NUR-SULTAN -- Dozens of people from across Kazakhstan gathered at the headquarters of the country's ruling party days before a snap presidential election, demanding a meeting with interim President Qasym-Zhomart Toqaev to discuss what they call wrongful court decisions regarding themselves or their loved ones.
The men and women, many of them visibly frustrated or angry, said that all of their attempts to get justice in the courts had failed and that they want Toqaev to intervene on their behalf. They also demanded the establishment of a state commission to look into their cases, and some unfurled a banner that said: "All members of the Supreme Court must resign!"
One woman felt unwell and an ambulance was called to assist her.
Officials of the ruling Nur-Otan party said that Toqaev, who is the party's nominee and is all but certain to win the election in the tightly controlled country, would not meet with the demonstrators as no appointment was made beforehand. They said they would remain in the building until he does.
The standoff underscored dissatisfaction with the government and tension between state and society in the Central Asian nation ahead of the election, part of a closely choreographed political transition that longtime President Nursultan Nazarbaev set in motion when he resigned in March.
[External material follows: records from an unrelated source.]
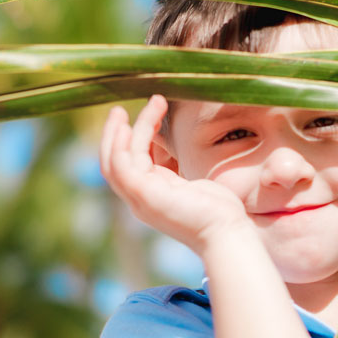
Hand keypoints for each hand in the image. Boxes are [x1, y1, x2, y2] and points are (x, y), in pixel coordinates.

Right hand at [99, 95, 252, 253]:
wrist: (226, 233)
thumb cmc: (218, 212)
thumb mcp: (191, 186)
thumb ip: (175, 172)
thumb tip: (171, 153)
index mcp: (148, 197)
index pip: (125, 166)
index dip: (127, 140)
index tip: (140, 116)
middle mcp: (138, 199)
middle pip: (111, 162)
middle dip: (113, 134)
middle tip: (119, 109)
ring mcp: (138, 199)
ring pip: (116, 158)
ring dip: (122, 130)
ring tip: (147, 104)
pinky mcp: (144, 195)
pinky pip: (122, 164)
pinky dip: (123, 141)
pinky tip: (134, 124)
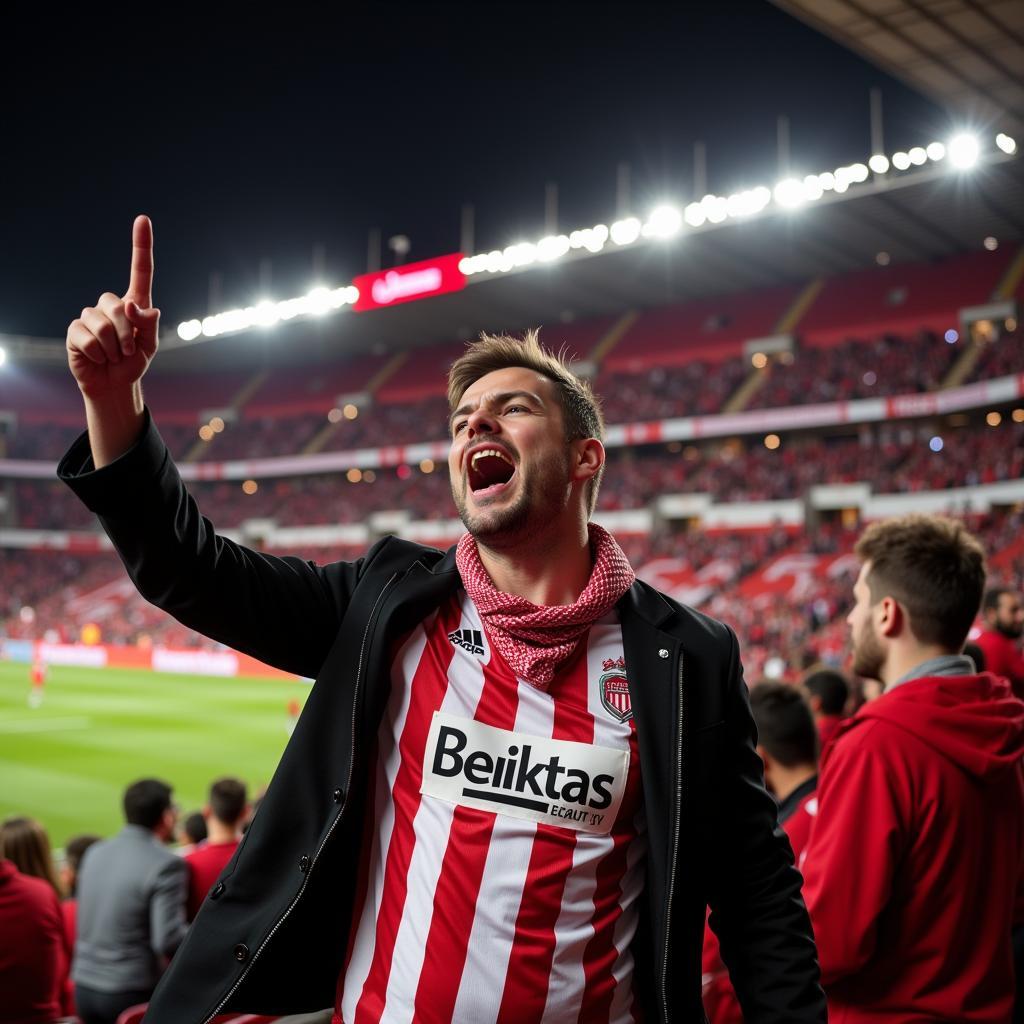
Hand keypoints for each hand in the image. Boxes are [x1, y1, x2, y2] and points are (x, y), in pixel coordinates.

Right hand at [66, 215, 160, 397]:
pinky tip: (99, 357)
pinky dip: (98, 352)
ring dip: (114, 346)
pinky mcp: (76, 330)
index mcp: (134, 304)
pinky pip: (88, 337)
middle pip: (119, 306)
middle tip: (127, 352)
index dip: (141, 245)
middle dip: (128, 334)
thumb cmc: (133, 362)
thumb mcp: (150, 346)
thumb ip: (149, 325)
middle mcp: (111, 305)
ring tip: (113, 356)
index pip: (140, 271)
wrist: (113, 383)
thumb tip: (134, 305)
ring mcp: (91, 316)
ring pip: (103, 324)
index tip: (143, 219)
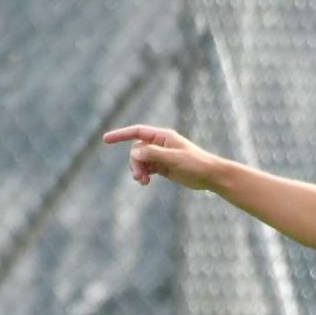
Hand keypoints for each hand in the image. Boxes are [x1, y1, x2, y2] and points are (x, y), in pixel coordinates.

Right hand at [101, 125, 225, 190]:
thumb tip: (133, 151)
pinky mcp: (163, 166)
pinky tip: (146, 183)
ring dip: (138, 170)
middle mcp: (160, 143)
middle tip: (139, 177)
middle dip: (134, 162)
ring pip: (140, 160)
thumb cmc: (195, 164)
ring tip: (143, 182)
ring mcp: (161, 155)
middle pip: (137, 150)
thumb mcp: (173, 159)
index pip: (136, 132)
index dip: (120, 134)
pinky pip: (146, 168)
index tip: (105, 139)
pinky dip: (144, 174)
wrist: (210, 176)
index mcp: (163, 136)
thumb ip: (153, 154)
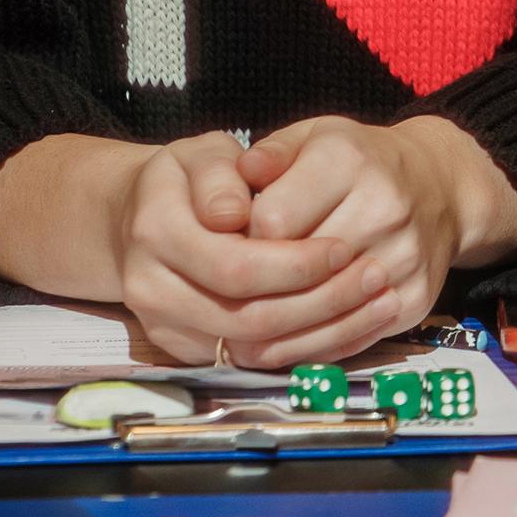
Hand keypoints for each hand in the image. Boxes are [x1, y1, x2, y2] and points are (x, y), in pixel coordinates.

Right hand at [105, 130, 389, 368]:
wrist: (142, 217)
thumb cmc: (187, 179)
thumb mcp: (201, 153)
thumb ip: (220, 175)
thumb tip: (233, 214)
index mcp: (156, 231)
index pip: (235, 266)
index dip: (295, 265)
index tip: (343, 248)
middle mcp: (151, 288)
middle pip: (246, 318)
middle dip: (318, 302)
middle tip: (372, 277)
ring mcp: (165, 326)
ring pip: (252, 349)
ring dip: (320, 331)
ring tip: (374, 301)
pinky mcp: (184, 351)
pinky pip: (250, 363)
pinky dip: (304, 347)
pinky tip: (347, 323)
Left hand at [230, 113, 516, 365]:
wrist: (437, 186)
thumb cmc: (359, 161)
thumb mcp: (313, 137)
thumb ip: (269, 155)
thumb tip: (234, 182)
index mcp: (346, 161)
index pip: (272, 220)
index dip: (241, 241)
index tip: (228, 247)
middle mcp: (382, 207)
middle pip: (297, 272)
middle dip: (254, 289)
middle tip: (224, 297)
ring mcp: (402, 257)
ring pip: (322, 314)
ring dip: (275, 332)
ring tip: (237, 336)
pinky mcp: (414, 298)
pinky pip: (352, 338)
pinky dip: (312, 348)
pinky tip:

On June 3, dozens of women rallied in front of the presidential palace in Nur-Sultan, the capital, demanding increased social benefits and housing. They chanted "Proper housing for our children!" and demanded that Toqaev, Prime Minister Asqar Mamin, and Nazarbaev -- who remains the head of Nur-Otan -- come and speak to them. None of them did.
Protests over living conditions gained momentum after five children from one family died when their home in the capital burned down in early February. The fire occurred while both parents were working overnight shifts to make ends meet. Another rally by women was held in Nur-Sultan on May 16.
Nazarbaev, 78, had been president since before Kazakhstan gained independence when the Soviet Union fell apart in 1991. In addition to heading the ruling party, he is chairman of the country’s Security Council and holds the title of elbasy, or leader of the nation. The capital, formerly called Astana, was renamed in his honor after his resignation.
Opponents, critics, and rights groups say Nazarbaev, who tolerated little dissent, denied many citizens basic rights and prolonged his power in the energy-rich country of 18.7 million by manipulating the democratic process. No vote held in Kazakhstan since 1991 has been deemed free and democratic by international observers.